**RECORDS FOR PROCESSING**:
▬▬▬

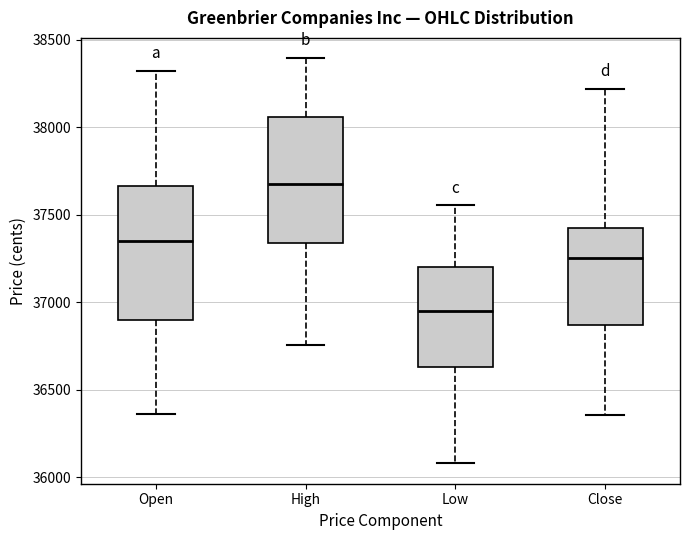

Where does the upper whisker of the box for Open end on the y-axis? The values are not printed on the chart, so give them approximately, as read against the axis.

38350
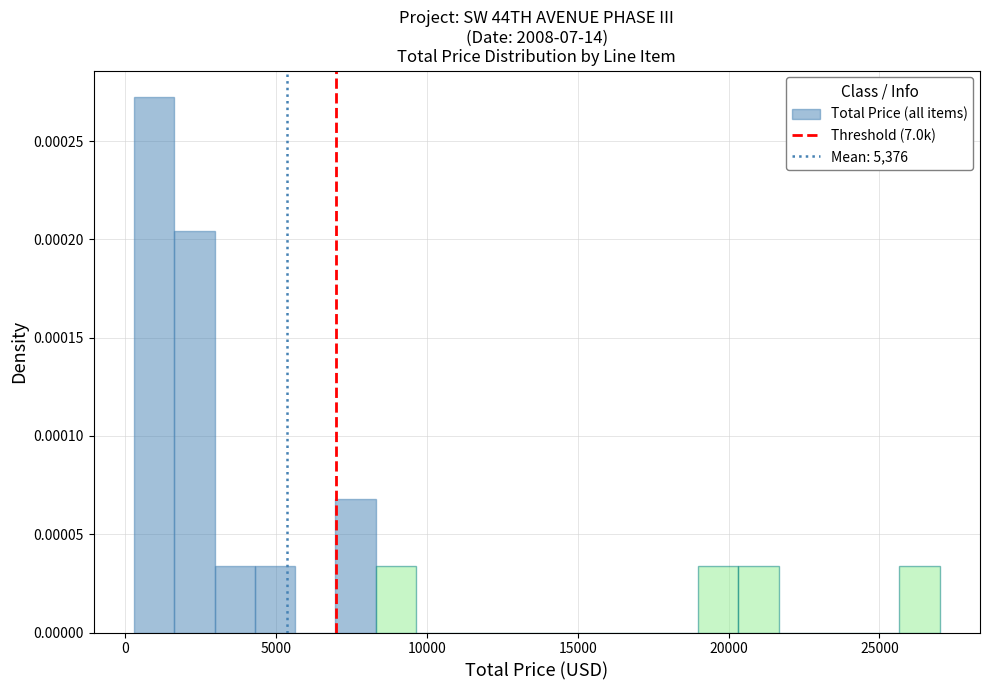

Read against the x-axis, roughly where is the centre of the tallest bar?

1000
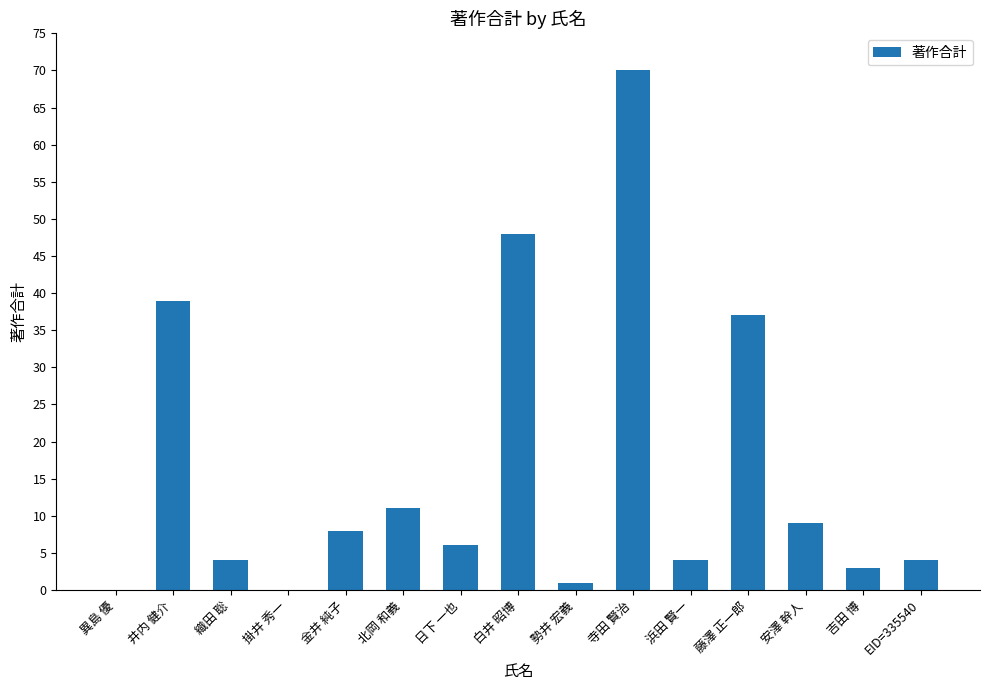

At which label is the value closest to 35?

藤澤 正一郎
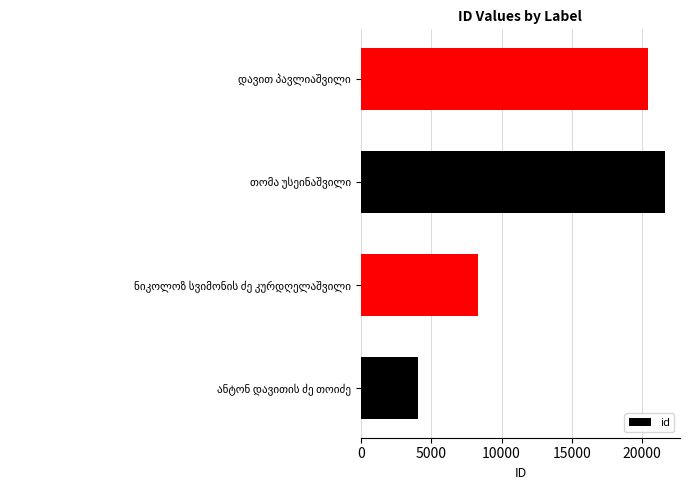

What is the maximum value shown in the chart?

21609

▬▬▬

**WORK INSTRUCTIONS**: Lay out every line of the entries above as a Markdown table with the columns "Row" and "Line", numbering the rows from 1 in order. Leave out the blank lines and the pictures.

**RESULT**:
| Row | Line |
|---|---|
| 1 | Where does the upper whisker of the box for Open end on the y-axis? The values are not printed on the chart, so give them approximately, as read against the axis. |
| 2 | 38350 |
| 3 | Read against the x-axis, roughly where is the centre of the tallest bar? |
| 4 | 1000 |
| 5 | At which label is the value closest to 35? |
| 6 | 藤澤 正一郎 |
| 7 | What is the maximum value shown in the chart? |
| 8 | 21609 |